We held that if plaintiffs could establish that the culverts were
an "improvement" to real property, then section 13--214(a) would
apply. Zimmer, 242 Ill. App. 3d at 444. While noting that neither
of the competing limitation provisions could be considered
"general," we found that section 13--214 was potentially "more"
specifically applicable to that case, in part because it was
restricted to particular types of actions.
The Appellate Court, Fourth District, recently followed Zimmer
in holding that section 13--211 of the Code, providing that actions
by minors may be brought within two years of the minors' attaining
majority (735 ILCS 5/13--211 (West 1994)), was a more specific
statute than section 8--101 and thus governed the action of plain-
tiffs, who were minors at the time they were injured. Bertolis,
283 Ill. App. 3d at 880-81. We thus reject defendant's argument
that section 8--101 must be applied because it is more "specific."
Defendant also argues that prior appellate decisions support
the application of section 8--101 to plaintiff's action. Defendant
relies primarily on Webb v. County of Cook, 275 Ill. App. 3d 674,
676 (1995), where the court held that section 8--101 barred
plaintiff's action for retaliatory discharge.
Plaintiff apparently acknowledges that his retaliatory
discharge action is barred; he makes no argument on appeal relative
to that count. However, Webb does not establish that plaintiff's
breach of contract counts are barred.
The facts giving rise to a cause of action for negligence may
also give rise to a cause of action for breach of contract. Where
this occurs, governmental immunity may bar the negligence claim but
does not prevent a party from pursuing the contract claim.
Lawrence v. Ingham County Health Department, 408 N.W.2d 461, 463
(Mich. App. 1987); 18 McQuillin on Municipal Corporations 53.01.10
(3d rev. ed. 1990); cf. Kepper, 7 Ill. App. 3d at 140.
This is perhaps especially true in the context of employment
law.
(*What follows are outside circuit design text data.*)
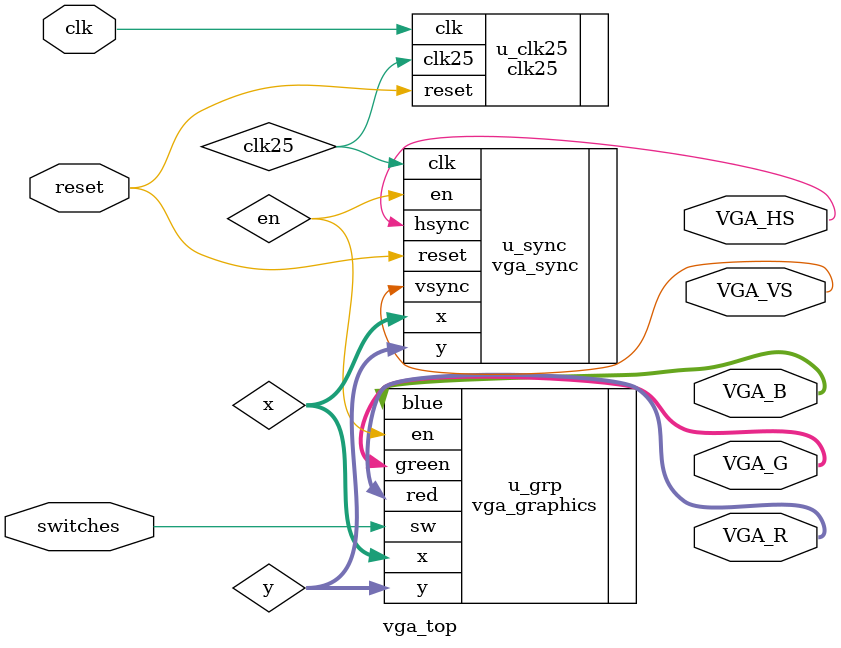
<source format=v>
module vga_top (
    input  wire       clk,
    input  wire       reset,
    input  wire [0:0] switches,
    output wire       VGA_HS,
    output wire       VGA_VS,
    output wire [3:0] VGA_R,
    output wire [3:0] VGA_G,
    output wire [3:0] VGA_B
);

    wire clk25;
    clk25 u_clk25 (
        .clk   (clk),
        .reset (reset),
        .clk25 (clk25)
    );

    wire [9:0] x;
    wire [9:0] y;
    wire       en;
    vga_sync u_sync (
        .clk      (clk25),
        .reset    (reset),
        .x        (x),
        .y        (y),
        .hsync    (VGA_HS),
        .vsync    (VGA_VS),
        .en       (en)
    );

    vga_graphics u_grp (
        .x(x), 
        .y(y), 
        .en(en), 
        .sw(switches[0]),
        .red(VGA_R), 
        .green(VGA_G), 
        .blue(VGA_B)
    );

endmodule
</source>
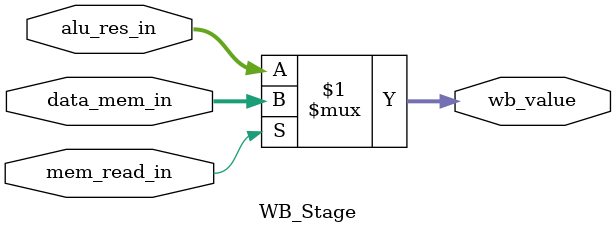
<source format=v>
module WB_Stage (
	input mem_read_in,
	input [31:0] alu_res_in,
	input [31:0] data_mem_in,
	output [31:0] wb_value
);
	assign wb_value = mem_read_in ? data_mem_in : alu_res_in;
endmodule
</source>
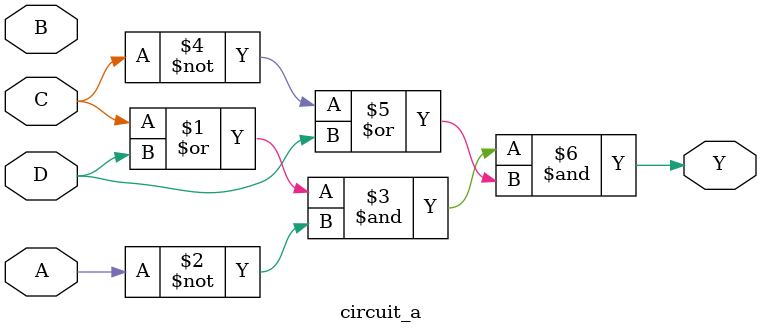
<source format=v>
module circuit_a(
    input A,
    input B, 
    input C,
    input D,
    output Y
   
);

   assign Y = (C | D) & (~A) & (~C | D);

endmodule

</source>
As noted previously, the property right in the expectation of
continued employment may be interfered with in a manner giving rise
to tort-based liability. Retaliatory discharge actions have been
thought to be of this type. See Webb, 275 Ill. App. 3d at 679
(refusal to rehire constitutes ongoing tort). Where, as here,
plaintiff alleges the existence of a valid employment contract, the
application of contract law principles is appropriate. We have
already determined that section 8--101 does not apply to a cause of
action based on contract. Therefore, Webb does not support
defendant's contention that plaintiff's action is untimely. The
other cases defendant cites are likewise distinguishable in that
they did not involve actions for breach of contract.
Defendant's final contention is that we should affirm the
dismissal of the complaint on the ground that it fails to state a
cause of action. Defendant correctly points out that we may affirm
the trial court's judgment on any basis appearing in the record.
However, we decline to affirm the judgment on this basis.
It appears from the record that, although the trial court
found the complaint factually insufficient, it was prepared to
allow plaintiff an opportunity to amend the complaint. Only after
the trial court decided the limitations issue did plaintiff elect
to stand on his complaint, asserting that he could not allege any
additional facts relevant to the limitations question. The supreme
court has cautioned against affirming the dismissal of a complaint
on the basis of a correctable pleading defect where it is likely
that plaintiffs would have been given a chance to amend the
complaint if the defect had been addressed below. Geaslen v.
Berkson, Gorov & Levin, Ltd., 155 Ill. 2d 223, 230 (1993). We
believe Geaslen applies here where the trial court expressed its
willingness to allow plaintiff to amend the complaint.
The judgment of the circuit court of McHenry County is
reversed, and the cause is remanded for further proceedings.
Reversed and remanded.
GEIGER, P.J., and INGLIS, J., concur.